EXERCISES TO COMPLETE
1. Summarize the Dockerfile notes in three sentences.
2. In the Dockerfile notes, what is the default ENTRYPOINT?

QUOTED PASSAGE
--- START ---

Both ADD and COPY adds local files when building a container but ADD does some additional magic like adding remote files and ungzipping and untaring archives. Only use ADD if you understand this difference.

2.8 WORKDIR and ENV

Each command will create a new temporary image and runs in a new shell hence if you do a cd directory or export var=value in your Dockerfile it won't work. Use WORKDIR to set your working directory across multiple commands and ENV to set environment variables.

2.9 CMD and ENTRYPOINT

CMD is the default command to execute when an image is run. The default ENTRYPOINT is /bin/sh -c and CMD is passed into that as an argument. We can override ENTRYPOINT in our Dockerfile and make our container behave like an executable taking command line arguments (with default arguments in CMD in our Dockerfile).

--- END ---

(Dataset entries)
--- START ---

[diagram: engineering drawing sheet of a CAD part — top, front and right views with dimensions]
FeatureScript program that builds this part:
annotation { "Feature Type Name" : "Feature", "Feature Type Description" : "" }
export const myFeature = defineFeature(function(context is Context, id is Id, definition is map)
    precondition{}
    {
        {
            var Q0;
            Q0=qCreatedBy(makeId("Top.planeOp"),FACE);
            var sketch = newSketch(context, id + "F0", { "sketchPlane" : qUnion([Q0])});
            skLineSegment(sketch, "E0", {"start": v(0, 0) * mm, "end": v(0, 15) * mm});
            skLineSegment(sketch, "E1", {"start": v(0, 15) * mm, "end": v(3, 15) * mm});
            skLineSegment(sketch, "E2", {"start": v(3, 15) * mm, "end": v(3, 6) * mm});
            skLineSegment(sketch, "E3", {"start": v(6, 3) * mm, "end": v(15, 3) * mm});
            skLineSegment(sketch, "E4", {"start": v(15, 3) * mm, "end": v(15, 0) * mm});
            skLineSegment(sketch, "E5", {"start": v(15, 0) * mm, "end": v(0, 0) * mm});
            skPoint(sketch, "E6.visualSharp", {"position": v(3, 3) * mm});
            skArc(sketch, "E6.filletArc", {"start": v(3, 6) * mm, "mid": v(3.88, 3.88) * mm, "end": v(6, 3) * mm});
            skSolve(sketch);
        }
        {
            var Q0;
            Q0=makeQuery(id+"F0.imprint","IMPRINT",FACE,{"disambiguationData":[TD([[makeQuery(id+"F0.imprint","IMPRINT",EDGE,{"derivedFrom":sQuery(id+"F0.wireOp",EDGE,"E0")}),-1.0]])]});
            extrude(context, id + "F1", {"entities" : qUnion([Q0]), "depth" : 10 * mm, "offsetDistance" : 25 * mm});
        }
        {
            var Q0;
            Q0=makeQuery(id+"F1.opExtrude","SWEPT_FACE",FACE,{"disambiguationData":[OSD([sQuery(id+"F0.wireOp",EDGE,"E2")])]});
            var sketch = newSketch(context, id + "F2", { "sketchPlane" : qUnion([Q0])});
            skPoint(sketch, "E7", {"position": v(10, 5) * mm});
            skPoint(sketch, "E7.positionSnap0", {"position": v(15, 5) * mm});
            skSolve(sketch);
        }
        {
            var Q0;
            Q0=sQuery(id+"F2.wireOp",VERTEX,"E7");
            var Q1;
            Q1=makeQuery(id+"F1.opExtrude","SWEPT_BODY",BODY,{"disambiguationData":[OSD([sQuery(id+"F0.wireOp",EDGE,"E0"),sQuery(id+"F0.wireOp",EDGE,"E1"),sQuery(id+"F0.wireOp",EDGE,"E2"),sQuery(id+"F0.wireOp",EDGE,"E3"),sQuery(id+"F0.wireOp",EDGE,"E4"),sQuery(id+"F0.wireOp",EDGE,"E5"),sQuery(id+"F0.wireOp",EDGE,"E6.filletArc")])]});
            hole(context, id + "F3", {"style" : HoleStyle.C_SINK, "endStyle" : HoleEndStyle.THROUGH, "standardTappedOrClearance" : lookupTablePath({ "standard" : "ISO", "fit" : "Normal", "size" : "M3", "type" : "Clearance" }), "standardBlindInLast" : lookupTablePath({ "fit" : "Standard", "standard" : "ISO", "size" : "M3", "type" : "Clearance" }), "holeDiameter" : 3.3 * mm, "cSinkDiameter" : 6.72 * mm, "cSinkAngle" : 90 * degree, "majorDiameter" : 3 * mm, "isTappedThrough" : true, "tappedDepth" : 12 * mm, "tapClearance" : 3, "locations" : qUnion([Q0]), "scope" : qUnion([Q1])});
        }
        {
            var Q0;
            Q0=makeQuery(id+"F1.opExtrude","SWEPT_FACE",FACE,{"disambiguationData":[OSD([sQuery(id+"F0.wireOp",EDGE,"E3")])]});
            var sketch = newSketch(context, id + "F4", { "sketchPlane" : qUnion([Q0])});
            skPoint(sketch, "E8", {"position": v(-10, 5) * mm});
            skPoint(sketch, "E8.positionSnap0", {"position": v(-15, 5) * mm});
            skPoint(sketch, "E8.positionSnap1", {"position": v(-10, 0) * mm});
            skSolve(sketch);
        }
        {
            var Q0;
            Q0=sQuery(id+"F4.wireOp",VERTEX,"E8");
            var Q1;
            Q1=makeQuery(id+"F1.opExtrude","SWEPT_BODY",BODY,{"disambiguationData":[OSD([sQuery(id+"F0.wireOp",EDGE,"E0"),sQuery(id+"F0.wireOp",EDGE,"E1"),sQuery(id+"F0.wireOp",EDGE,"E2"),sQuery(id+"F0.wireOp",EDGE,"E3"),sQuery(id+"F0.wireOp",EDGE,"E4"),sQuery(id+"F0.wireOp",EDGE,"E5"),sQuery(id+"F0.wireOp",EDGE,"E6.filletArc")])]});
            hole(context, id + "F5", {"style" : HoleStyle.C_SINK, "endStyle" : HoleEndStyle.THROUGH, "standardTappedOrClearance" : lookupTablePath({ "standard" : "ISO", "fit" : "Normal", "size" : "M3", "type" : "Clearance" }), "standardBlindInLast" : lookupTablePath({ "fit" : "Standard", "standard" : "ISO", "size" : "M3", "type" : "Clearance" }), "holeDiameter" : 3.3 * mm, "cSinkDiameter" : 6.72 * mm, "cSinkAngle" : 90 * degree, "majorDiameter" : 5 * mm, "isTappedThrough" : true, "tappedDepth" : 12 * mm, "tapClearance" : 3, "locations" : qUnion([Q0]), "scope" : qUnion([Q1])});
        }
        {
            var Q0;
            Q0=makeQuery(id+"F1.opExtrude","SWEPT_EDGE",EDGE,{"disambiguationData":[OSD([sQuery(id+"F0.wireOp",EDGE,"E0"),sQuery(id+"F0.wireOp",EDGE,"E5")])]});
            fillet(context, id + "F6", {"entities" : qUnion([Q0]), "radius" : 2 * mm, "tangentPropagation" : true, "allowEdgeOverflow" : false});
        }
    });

--- END ---

TASK-BY-TASK ANSWERS
1. ADD and COPY both add local files when building a container, but ADD can also add remote files and unpack gzip and tar archives, so it should be used only when that difference is understood. Each command runs in a new shell, so cd and export won't carry over, and WORKDIR and ENV should be used to set the working directory and environment variables instead. CMD is the default command run with an image and is passed as an argument to the ENTRYPOINT, which defaults to /bin/sh -c and can be overridden so the container behaves like an executable that takes command line arguments.

2. /bin/sh -c